Source

## Begin

Notes on Tumult Hype's cross-browser support, including the dreaded IE6 - tumultco
http://blog.tumultco.com/2012/05/15/notes-on-tumult-hypes-cross-browser-compatibility-or-how-i-learned-to-stop-worrying-and-almost-not-hate-ie6/

======
pilif
> The biggest downfall of Internet Explorer 6-8 is lack of support for
> transparent PNGs.

No. It's not. The. Biggest downfall is the total lack of advanced CSS
selectors, forcing you into adding needless classes and/or additional non-
semantic tags.

Also, IE 6 and 7 are full of bugs even in the little CSS they support.
Transparent PNGs have been solved long ago. So have the various bugs, but the
workarounds needed are much more painful to develop and maintain.

## End

Given instruction 1
In the thread, how does the passage starting at "Notes on Tumult" and ending at "CSS they support." read if you switch "CSS" to "stylesheet"?
Given instruction 2
Does the thread agree with each of these statements? (a) The commenter accepts that missing support for transparent PNGs is the biggest downfall of Internet Explorer 6-8. (b) The commenter says IE 6 and 7 have bugs even in the CSS they do support. (c) The commenter says transparent PNGs are still an unsolved problem.
The items that follow have no connection to the thread.

Data extract
## Begin

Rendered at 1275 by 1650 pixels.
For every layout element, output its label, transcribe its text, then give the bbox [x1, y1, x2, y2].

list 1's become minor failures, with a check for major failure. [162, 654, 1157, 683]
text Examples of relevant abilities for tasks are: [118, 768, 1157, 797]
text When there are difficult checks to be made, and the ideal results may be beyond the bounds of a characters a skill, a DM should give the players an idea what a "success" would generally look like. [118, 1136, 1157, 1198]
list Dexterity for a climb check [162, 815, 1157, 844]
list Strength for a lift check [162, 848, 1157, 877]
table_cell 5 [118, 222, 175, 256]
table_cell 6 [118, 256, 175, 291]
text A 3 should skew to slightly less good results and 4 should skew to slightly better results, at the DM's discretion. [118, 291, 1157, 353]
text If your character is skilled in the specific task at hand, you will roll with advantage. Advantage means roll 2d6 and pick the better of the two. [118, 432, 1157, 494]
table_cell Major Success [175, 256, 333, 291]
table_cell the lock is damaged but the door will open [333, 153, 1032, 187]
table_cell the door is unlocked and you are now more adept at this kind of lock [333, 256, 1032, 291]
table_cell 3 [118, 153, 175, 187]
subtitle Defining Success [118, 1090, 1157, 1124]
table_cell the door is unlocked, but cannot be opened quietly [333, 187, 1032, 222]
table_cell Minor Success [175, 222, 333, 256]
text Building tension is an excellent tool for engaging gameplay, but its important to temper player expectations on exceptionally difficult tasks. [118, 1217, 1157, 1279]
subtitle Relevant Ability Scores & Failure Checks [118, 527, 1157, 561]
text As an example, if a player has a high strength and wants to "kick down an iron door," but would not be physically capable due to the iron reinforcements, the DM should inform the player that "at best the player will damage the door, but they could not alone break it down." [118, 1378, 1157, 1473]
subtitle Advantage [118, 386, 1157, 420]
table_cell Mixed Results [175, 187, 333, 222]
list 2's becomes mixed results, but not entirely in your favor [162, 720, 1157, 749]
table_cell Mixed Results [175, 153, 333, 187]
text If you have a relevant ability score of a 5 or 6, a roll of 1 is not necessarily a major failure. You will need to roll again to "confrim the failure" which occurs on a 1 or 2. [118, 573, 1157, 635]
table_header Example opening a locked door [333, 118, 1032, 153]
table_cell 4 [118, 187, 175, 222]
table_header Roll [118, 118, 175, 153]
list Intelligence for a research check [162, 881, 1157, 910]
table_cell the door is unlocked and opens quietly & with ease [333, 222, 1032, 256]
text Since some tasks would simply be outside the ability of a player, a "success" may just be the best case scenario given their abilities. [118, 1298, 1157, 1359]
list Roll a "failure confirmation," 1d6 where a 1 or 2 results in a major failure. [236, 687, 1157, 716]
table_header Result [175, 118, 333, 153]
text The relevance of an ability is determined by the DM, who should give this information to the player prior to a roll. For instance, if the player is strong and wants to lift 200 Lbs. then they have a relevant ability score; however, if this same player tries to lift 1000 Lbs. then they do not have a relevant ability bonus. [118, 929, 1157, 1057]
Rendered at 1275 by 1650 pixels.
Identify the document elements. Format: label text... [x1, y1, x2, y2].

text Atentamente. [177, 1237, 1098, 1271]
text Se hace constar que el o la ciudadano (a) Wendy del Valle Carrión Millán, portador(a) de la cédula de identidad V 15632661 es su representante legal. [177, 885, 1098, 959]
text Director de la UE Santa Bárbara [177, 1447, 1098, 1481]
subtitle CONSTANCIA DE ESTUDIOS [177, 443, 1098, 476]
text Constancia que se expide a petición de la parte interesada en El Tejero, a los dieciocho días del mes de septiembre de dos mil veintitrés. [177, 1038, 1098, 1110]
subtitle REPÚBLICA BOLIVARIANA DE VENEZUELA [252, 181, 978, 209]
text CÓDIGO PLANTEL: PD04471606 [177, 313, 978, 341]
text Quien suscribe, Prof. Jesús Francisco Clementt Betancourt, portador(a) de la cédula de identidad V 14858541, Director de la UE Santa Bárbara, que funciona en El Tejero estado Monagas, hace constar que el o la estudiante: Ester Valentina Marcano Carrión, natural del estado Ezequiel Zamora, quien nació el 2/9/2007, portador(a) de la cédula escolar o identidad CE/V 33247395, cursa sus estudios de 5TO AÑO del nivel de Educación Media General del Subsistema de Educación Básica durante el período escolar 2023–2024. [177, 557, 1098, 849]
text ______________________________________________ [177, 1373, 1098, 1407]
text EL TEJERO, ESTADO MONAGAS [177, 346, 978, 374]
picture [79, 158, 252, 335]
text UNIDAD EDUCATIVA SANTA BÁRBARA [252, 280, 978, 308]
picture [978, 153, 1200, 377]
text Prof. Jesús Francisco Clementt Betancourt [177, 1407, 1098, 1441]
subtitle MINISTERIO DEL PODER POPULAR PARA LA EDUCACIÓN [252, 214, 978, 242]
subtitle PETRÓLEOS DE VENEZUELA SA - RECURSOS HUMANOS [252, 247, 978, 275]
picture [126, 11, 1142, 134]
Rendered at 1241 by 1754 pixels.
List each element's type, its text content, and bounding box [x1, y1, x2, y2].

## End

Exercise solution 1
Notes on Tumult Hype's cross-browser support, including the dreaded IE6 - tumultco
http://blog.tumultco.com/2012/05/15/notes-on-tumult-hypes-cross-browser-compatibility-or-how-i-learned-to-stop-worrying-and-almost-not-hate-ie6/

======
pilif
> The biggest downfall of Internet Explorer 6-8 is lack of support for
> transparent PNGs.

No. It's not. The. Biggest downfall is the total lack of advanced stylesheet
selectors, forcing you into adding needless classes and/or additional non-
semantic tags.

Also, IE 6 and 7 are full of bugs even in the little stylesheet they support.

Exercise solution 2
(a) No: "No. It's not."
(b) Yes: "IE 6 and 7 are full of bugs even in the little CSS they support."
(c) No: "Transparent PNGs have been solved long ago."